Aug 17, 2015

Mythical First Flower Found

A dinosaur-era freshwater plant from Spain has just been identified as the world’s oldest known flowering plant.

The plant Montsechia vidalii, described in the latest issue of the Proceedings of the National Academy of Sciences, has been dated to approximately 130 million years ago when dinosaurs were Earth’s dominant land animals.

The Cretaceous Period plant once grew abundantly in freshwater lakes in what are now mountainous regions in Spain. It slightly edges out another early flowering plant, China’s Archaefructus sinensis, as being the earliest known flower. Like Montsechia, Archaefructus was an aquatic species.

“A ‘first flower’ is technically a myth, like the ‘first human,’” co-author David Dilcher, a paleobotanist at Indiana University, said in a press release. “But based on this new analysis, we know now that Montsechia is contemporaneous, if not more ancient, than Archaefructus.”

Dilcher and an international team of researchers analyzed more than 1,000 fossilized remains of Montsechia. They applied hydrochloric acid drop by drop to stones containing the plants, in order to reveal the precise structures of stems and leaves. A mixture of nitric acid and potassium chlorate was also used to unveil the shape of the plant’s cuticles. These are the protective films that cover leaves.

All of the above was done under extremely high magnification, allowing the scientists to see every fossilized detail.

As for dating the plant remains, the researchers compared them to other fossils in the same area, such as those for the freshwater algae charophytes.
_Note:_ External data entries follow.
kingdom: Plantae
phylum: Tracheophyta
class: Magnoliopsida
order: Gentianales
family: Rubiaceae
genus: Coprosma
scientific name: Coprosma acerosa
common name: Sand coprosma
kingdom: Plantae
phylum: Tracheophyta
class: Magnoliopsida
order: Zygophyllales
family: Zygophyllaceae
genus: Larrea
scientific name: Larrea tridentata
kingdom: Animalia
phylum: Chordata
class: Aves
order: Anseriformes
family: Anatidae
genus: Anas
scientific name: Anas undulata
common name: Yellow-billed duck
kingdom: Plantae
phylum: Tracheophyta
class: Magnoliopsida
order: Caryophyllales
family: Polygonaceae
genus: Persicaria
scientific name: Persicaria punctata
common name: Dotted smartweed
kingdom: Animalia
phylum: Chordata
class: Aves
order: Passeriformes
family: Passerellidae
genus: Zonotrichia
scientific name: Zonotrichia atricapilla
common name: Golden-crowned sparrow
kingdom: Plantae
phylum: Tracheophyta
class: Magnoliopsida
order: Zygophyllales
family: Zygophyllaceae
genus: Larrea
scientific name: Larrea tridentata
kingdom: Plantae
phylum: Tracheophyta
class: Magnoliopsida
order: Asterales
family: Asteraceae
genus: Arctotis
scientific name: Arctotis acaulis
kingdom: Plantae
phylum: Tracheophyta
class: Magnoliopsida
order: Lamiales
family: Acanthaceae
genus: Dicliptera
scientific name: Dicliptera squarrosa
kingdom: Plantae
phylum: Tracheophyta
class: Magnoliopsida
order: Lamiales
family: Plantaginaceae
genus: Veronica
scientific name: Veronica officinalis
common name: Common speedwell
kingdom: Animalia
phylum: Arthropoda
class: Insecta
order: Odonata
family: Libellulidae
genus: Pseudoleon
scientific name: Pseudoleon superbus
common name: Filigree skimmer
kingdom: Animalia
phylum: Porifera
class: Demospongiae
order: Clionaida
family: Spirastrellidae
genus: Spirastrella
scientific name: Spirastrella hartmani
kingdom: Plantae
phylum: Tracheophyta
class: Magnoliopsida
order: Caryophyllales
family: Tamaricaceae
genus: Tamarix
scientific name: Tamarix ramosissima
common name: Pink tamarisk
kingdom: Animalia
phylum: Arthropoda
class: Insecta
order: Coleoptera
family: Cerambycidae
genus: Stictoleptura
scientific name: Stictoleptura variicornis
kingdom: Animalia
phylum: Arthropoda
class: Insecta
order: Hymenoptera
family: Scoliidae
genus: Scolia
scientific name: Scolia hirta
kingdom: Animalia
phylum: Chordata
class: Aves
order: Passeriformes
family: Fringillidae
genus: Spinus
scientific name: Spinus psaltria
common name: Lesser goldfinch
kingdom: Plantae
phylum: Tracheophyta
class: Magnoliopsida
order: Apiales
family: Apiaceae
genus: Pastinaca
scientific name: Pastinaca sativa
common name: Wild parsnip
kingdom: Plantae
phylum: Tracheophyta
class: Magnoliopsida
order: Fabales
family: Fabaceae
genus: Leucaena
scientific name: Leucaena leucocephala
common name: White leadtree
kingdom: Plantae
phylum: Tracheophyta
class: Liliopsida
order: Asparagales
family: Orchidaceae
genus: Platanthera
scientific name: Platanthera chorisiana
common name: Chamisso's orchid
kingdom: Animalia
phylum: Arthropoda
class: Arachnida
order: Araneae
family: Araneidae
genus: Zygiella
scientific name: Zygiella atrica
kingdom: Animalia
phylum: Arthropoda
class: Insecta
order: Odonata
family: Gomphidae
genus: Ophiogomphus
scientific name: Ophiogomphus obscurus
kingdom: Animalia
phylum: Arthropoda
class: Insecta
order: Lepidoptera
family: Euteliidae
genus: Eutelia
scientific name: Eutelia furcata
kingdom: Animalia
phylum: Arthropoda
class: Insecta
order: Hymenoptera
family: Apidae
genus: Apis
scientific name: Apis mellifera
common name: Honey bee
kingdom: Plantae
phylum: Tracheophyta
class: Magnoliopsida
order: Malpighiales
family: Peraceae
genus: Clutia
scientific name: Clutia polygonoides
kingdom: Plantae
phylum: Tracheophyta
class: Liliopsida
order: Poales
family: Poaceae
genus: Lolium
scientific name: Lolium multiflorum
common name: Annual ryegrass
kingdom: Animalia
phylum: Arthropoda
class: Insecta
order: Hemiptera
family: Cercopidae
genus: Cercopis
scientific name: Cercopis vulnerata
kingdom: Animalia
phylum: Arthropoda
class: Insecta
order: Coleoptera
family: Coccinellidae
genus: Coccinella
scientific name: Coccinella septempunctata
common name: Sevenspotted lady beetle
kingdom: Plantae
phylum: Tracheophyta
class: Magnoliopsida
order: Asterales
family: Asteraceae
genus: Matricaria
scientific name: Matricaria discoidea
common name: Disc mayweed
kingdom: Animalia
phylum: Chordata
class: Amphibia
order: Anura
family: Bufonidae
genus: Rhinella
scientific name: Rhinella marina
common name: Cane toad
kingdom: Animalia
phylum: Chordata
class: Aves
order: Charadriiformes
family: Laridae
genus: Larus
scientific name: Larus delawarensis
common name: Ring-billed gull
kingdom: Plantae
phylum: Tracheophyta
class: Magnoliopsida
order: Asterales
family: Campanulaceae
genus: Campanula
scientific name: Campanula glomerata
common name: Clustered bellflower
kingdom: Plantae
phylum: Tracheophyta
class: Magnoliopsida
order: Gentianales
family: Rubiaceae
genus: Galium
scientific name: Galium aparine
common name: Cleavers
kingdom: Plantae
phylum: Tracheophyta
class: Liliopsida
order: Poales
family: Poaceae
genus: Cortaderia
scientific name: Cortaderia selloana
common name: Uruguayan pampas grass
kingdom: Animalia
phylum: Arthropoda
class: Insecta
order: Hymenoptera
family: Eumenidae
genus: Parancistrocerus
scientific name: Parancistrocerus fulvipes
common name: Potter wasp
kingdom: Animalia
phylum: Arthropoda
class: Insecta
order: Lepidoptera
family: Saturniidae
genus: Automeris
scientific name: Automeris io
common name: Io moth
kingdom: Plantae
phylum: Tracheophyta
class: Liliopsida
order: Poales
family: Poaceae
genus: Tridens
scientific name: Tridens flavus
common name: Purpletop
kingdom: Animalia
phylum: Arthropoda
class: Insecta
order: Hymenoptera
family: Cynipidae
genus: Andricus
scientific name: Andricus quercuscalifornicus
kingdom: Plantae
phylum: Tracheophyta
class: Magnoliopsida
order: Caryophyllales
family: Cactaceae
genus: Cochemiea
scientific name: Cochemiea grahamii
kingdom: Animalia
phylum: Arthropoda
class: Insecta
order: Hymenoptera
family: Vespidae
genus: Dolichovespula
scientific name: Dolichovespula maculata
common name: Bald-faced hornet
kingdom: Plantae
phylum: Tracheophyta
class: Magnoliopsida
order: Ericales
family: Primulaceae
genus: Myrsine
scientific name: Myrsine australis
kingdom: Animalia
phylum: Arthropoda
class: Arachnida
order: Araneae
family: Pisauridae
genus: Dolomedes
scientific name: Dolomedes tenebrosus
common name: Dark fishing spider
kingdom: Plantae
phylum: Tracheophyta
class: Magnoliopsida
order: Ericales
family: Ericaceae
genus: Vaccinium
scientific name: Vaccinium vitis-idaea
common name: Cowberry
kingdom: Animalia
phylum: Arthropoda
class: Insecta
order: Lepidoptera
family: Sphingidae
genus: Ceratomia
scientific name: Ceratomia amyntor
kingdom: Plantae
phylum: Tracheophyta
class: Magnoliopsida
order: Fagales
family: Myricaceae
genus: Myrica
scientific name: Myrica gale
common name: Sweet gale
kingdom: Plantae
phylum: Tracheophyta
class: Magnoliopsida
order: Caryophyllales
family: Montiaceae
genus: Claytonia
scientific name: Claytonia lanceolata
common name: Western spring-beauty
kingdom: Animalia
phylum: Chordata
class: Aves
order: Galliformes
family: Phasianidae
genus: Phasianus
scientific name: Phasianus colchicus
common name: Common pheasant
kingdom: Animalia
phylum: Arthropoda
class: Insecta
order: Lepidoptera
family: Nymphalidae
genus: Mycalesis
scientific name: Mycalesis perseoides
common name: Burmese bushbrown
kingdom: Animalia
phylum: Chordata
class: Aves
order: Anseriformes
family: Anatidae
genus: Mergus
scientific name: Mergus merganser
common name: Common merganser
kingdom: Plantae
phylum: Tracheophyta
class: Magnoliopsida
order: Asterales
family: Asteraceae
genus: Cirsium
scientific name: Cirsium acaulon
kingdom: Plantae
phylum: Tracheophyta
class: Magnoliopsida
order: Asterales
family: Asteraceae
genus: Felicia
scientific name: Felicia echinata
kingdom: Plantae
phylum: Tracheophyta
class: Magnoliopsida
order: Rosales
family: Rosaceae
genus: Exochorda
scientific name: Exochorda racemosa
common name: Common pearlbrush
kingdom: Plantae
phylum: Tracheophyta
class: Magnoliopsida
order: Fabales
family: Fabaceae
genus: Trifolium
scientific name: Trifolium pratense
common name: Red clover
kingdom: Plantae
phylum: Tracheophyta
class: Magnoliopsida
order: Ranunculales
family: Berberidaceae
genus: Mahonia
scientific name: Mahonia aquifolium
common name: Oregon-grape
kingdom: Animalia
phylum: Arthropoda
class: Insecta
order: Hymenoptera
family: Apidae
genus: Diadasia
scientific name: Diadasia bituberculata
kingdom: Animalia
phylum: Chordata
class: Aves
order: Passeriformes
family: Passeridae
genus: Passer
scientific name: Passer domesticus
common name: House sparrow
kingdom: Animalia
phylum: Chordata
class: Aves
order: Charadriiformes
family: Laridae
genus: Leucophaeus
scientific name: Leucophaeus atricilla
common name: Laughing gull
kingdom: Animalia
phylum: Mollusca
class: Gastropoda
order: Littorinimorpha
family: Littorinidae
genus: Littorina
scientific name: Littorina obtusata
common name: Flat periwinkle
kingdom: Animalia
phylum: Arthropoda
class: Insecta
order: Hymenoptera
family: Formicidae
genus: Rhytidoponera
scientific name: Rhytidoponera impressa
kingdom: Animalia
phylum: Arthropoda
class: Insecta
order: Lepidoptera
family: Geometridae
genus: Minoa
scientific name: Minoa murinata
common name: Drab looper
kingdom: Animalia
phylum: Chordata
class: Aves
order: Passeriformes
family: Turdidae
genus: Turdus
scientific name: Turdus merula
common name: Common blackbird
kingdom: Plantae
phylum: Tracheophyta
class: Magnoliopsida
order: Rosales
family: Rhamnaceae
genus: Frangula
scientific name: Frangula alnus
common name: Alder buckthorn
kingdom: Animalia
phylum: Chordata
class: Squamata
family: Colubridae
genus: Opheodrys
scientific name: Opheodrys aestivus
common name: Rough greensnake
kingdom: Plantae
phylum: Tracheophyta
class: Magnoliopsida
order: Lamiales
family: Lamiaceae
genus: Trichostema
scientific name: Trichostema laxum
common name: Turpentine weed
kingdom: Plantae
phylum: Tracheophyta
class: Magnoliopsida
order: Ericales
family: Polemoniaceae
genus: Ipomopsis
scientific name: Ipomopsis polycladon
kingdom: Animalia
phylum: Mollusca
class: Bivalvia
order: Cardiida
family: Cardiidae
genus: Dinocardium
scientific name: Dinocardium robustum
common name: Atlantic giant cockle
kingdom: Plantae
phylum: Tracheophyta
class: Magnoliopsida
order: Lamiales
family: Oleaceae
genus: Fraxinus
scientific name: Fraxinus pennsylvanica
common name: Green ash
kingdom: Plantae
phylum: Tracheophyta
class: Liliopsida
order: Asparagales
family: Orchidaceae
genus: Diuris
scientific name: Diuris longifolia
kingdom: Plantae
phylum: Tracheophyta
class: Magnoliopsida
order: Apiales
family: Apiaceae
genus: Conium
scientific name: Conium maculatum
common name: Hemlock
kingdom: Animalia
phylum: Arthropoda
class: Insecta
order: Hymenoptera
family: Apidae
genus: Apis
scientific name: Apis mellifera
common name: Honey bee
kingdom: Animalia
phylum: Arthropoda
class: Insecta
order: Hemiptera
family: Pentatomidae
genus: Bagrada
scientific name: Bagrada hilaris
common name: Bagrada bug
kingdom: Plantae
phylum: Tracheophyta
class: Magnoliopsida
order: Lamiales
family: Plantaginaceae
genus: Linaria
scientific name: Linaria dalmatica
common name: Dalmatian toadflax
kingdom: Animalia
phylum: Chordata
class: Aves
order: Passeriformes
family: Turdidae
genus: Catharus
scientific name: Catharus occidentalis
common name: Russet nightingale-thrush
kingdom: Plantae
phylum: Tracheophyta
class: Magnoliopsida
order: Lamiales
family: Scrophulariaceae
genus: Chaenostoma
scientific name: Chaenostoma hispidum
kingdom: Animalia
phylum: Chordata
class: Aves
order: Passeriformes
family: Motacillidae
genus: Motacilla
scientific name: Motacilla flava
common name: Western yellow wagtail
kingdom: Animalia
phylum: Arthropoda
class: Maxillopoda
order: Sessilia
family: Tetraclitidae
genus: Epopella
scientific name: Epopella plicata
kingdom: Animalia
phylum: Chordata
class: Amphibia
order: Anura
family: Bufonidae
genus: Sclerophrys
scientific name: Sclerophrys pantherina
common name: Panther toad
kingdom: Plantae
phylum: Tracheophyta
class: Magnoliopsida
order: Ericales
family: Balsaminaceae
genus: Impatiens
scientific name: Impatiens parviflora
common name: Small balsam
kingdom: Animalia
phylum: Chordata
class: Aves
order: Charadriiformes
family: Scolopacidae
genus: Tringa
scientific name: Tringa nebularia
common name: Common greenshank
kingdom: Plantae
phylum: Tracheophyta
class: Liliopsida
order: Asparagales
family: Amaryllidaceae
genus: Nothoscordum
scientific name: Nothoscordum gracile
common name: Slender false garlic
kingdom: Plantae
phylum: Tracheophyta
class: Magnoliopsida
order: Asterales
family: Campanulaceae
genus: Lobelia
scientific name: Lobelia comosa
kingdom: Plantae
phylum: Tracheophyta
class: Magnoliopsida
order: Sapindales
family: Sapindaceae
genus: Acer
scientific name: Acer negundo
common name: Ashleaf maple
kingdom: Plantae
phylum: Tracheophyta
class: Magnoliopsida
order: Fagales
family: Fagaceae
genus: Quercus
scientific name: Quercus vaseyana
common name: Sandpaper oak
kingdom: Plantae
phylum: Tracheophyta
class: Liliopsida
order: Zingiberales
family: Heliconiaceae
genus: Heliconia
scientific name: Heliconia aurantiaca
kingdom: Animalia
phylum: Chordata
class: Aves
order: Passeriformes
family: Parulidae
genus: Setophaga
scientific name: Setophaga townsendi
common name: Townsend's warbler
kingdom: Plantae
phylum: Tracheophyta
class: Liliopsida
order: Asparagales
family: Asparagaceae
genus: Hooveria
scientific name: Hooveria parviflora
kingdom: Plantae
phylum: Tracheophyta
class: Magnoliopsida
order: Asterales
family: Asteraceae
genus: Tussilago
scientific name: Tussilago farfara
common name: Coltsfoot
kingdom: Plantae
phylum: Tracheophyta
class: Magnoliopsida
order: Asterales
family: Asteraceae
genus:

Based on the determined age, the flowering plant co-existed with dinosaurs, such as Brachiosaurus and Iguanodon.

Montsechia was classified as a flowering plant (angiosperm) because it produced seeds enclosed within a carpel. A carpel, in turn, is the female reproductive organ of a flower.

“Montsechia possesses no obvious ‘flower parts,’ such as petals or nectar-producing structures for attracting insects, and lived out its entire life cycle under water,” Dilcher said. “The fruit contains a single seed” — the defining characteristic of an angiosperm — “which is borne upside down.”